(PAGE EXCERPT Opens)

For example, let’s say an employer fired me, a gay man, after discovering that I had a husband. That would be anti-gay discrimination, but it would also be a form of sex discrimination because the employer is punishing me for having a husband —something it would be perfectly fine with a female employee doing. Similar logic applies to transgender employees — that by firing a transgender person, such as Stephens, for choosing to follow the women’s dress code, you are applying a standard you would never have enforced against a member of the female sex.
Thus, strict textualists, such as Gorsuch, who believe the law means exactly what it says, not what either side wishes it said, rightly conclude that the only possible answer is that Title VII does protect gay and transgender employees from discrimination. This sweeping decision will likely make these protections the law of the land in all 50 states, many of which did not previously have them on the books.
This key portion from the decision explains the court’s ruling:
Because discrimination on the basis of homosexuality or transgender status requires an employer to intentionally treat individual employees differently because of their sex, an employer who intentionally penalizes an employee for being homosexual or transgender also violates Title VII. There is no escaping the role intent plays: Just as sex is necessarily a but-for cause when an employer discriminates against homosexual or transgender employees, an employer who discriminates on these grounds inescapably intends to rely on sex in its decisionmaking.
I have long said that conservative lawyers, such as the Trump administration’s Department of Justice, who argued against this interpretation, were not being “anti-LGBTQ,” hateful, or bigoted, as critics claimed. I even once agreed with their position. They simply advanced a position in a complicated legal debate that sought to see federal civil rights law interpreted as it was intended by the legislators who wrote it, even if that contradicts what the words of the law plainly state, and argued that Congress needed to pass a new law if it wanted to add protections for gay and transgender people.

(PAGE EXCERPT Closes)

■ PROMPT 1 ■
Answer these questions about the passage on the Title VII ruling:
(a) Who is named as an example of a strict textualist?
(b) According to the quoted portion of the decision, what does an employer violate by intentionally penalizing an employee for being homosexual or transgender?
(c) What did the conservative lawyers argue Congress needed to do?
■ PROMPT 2 ■
Carry on the passage about the Title VII ruling, starting right after its final sentence.
The records here come from a separate source, not from the text above.

(AVAILABLE DATA Opens)

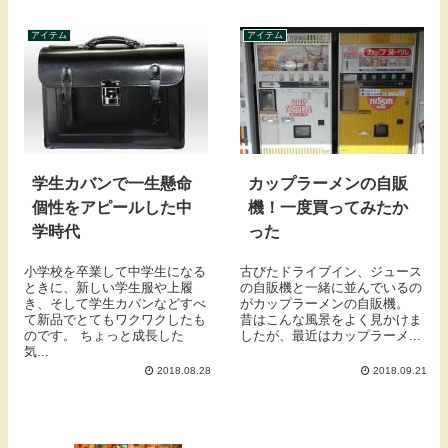
アイテム
アイテム
学生カバンで一生懸命
カップラーメンの自販
個性をアピールした中
機！一度買ってみたか
学時代
った
小学校を卒業して中学生になる
古びたドライブイン、ジュース
ときに、新しい学生服や上履
の自販機と一緒に並んでいるの
き、そして学生カバンなどすべ
がカップラーメンの自販機。
て新品でとてもワクワクしたも
昔はこんな風景をよく見かけま
のです。 ちょっと成長した
したが、最近はカップラーメ...
気...
2018.08.28
2018.09.21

(AVAILABLE DATA Closes)

■ RESPONSE AREA 1 ■
(a) Gorsuch
(b) Title VII
(c) Pass a new law if it wanted to add protections for gay and transgender people

■ RESPONSE AREA 2 ■
That’s not an evil or immoral stance by any stretch. But as Gorsuch explains, it is wrong.
The justice says that we do have to rely on the “public meaning” of what the law meant at the time, and that in this case, that means biological sex. But he then argues that using that meaning as applied to the issue of gay and transgender discrimination, the protections are indeed still validated for the reasoning I’ve explained above. He writes that “homosexuality and transgender status are inextricably bound up with sex,” and that under the “but-for” standard the Supreme Court has previously established, it doesn’t matter if sex isn’t the only factor in the decision, it’s still protected by Title VII.
“The limits of the drafters’ imagination supply no reason to ignore the law’s demands,” Gorsuch writes in the decision.
Conservatives may, quite rightly, worry about what this decision means for religious freedom and faith-based employers. But Gorsuch explains that although this current set of cases involved no religious freedom claims made by the defendants, future cases will require the court to carve out exceptions to Title VII for bona fide religious institutions, as it has in the past. He is sure to note that the court is “deeply concerned with preserving the promise of the free exercise of religion enshrined in our Constitution; that guarantee lies at the heart of our pluralistic society.” Gorsuch adds that the Supreme Court has already carved out an exception known as the ministerial exemption that does this for current Title VII protections and suggests that this can and will be expanded to protect religious freedom.
In short, we can have both protections for gay and transgender rights and religious freedom in a pluralist society. Gorsuch just showed us how.
Gorsuch surmises: “When the express terms of a statute give us one answer and extratextual considerations suggest another, it’s no contest. Only the written word is the law, and all persons are entitled to its benefit.”